• **Activités**:
- 1) Dans le texte sur les trains électriques, de quoi sont faites les roues des wagons bas de gamme ?
- 2) Recopiez les entrées depuis leur toute première ligne jusqu'à celle qui contient « </div></div><hr/> » comprise, en renommant « caption » en « legende ». Ne changez rien d'autre.

Tout petit deja...

Comme beaucoup d’enfants et encore quelques adultes, j’ai énormément joué avec mes trains électriques. C’était déjà un plaisir à part entière d’assembler les rails entre eux pour construire le circuit.
Plus il pouvait être compliqué et sinueux, mieux il était.
Des livres empilés faisaient office de tunnel, le pied du lit, un obstacle naturel et de savants assemblages de mikados tenaient lieu de passages à niveaux qui fort heureusement sauvèrent de la casse plus d’une Majorette.

Il existe, comme pour tout le reste, différentes qualités dans les trains électriques.
On trouve très facilement le bas de gamme. Les wagons sont généralement constitués d’une vulgaire coque en mauvais plastique avec quelques autocollants criards. En regardant de plus près on peut y voir un semblant de siège à l’intérieur. Il n’y a pas de fenêtre dans ce type de train. Le tout est posé à même l’essieu, sans amortisseur et les roues sont en plastique.
Ensuite il y a le milieu de gamme, qui vous propose des jouets de meilleure qualité. Les décalcomanies sont plus fidèles à la réalité, les sièges semblent plus confortables, on a un début d’amortisseurs et les roues sont en métal.
Puis, le chouchou des modélistes : le haut de gamme. Il est construit dans des matériaux de qualité reconstituant fidèlement un intérieur cosy et un système d’amortisseurs posant le wagon sur des roulements à bille. La classe.

Moi qui n’ai quasiment fréquenté que le TGV, je reste également fasciné par les scènes de films plus ou moins anciens où l’on voit le héros partir à contre cœur (non ce n’est pas en Vendée), à contre cœur donc, accoudé à la fenêtre du train qui s’éloigne doucement, sa dulcinée au bord des larmes qui marche puis court à côté du train jusqu’au bout du quai. Là, son dernier geste pour son tendre, dont elle ignore la date de retour, est d’agiter son mouchoir blanc en guise d’adieu avant de plonger son visage dedans, les yeux pleins de chagrin.
On retrouve ensuite le héros s’affaissant tristement dans son siège, le regard vers le lointain.

Nous sommes d’accord, c’est une forme de romantisme suranné de midinette mais c’est le type de scène qu’on ne peut plus voir ou jouer aujourd’hui en France.

• **Entrées fournies**:
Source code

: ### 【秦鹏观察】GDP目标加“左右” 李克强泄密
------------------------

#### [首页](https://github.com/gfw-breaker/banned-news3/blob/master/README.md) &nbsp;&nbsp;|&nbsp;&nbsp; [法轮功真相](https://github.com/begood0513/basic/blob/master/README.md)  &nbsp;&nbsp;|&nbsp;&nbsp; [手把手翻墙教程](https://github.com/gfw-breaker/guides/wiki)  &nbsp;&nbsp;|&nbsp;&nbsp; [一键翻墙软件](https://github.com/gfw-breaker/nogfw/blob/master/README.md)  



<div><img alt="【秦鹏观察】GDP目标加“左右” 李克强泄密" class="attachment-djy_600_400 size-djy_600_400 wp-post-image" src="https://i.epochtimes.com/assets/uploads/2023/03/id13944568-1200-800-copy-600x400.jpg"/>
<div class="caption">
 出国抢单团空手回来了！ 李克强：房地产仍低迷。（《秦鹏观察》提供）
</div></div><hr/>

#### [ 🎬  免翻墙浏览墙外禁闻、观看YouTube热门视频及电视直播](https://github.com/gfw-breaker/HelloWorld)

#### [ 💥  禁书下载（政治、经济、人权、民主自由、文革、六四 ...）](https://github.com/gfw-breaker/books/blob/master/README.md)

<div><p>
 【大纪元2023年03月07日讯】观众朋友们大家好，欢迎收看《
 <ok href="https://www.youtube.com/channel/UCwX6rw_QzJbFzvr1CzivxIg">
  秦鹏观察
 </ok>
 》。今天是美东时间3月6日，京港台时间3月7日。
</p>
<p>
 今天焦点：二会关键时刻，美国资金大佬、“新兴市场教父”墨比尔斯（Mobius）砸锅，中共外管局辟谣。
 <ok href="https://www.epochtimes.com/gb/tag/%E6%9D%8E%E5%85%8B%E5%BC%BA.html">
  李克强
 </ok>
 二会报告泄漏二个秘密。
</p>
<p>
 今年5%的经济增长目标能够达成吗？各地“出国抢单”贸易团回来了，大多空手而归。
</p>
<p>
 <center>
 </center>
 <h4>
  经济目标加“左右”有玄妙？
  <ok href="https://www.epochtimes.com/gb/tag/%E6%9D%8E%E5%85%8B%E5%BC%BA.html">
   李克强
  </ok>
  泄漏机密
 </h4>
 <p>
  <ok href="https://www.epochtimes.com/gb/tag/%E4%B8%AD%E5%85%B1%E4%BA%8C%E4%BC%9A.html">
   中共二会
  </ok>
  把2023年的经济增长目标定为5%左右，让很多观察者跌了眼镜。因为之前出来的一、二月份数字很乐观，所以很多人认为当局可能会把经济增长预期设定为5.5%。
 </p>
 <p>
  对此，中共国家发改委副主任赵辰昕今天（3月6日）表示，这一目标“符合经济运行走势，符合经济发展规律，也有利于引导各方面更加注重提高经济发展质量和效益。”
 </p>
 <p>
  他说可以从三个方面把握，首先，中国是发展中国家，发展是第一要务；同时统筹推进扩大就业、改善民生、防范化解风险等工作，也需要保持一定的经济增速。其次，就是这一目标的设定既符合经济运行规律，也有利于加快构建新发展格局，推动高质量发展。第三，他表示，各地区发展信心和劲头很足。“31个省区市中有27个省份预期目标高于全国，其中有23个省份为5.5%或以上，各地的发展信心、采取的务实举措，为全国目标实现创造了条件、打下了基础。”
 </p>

• **Résultats par tâche**:
- 1) Elles sont en plastique.

- 2)
Source code

: ### 【秦鹏观察】GDP目标加“左右” 李克强泄密
------------------------

#### [首页](https://github.com/gfw-breaker/banned-news3/blob/master/README.md) &nbsp;&nbsp;|&nbsp;&nbsp; [法轮功真相](https://github.com/begood0513/basic/blob/master/README.md)  &nbsp;&nbsp;|&nbsp;&nbsp; [手把手翻墙教程](https://github.com/gfw-breaker/guides/wiki)  &nbsp;&nbsp;|&nbsp;&nbsp; [一键翻墙软件](https://github.com/gfw-breaker/nogfw/blob/master/README.md)  



<div><img alt="【秦鹏观察】GDP目标加“左右” 李克强泄密" class="attachment-djy_600_400 size-djy_600_400 wp-post-image" src="https://i.epochtimes.com/assets/uploads/2023/03/id13944568-1200-800-copy-600x400.jpg"/>
<div class="legende">
 出国抢单团空手回来了！ 李克强：房地产仍低迷。（《秦鹏观察》提供）
</div></div><hr/>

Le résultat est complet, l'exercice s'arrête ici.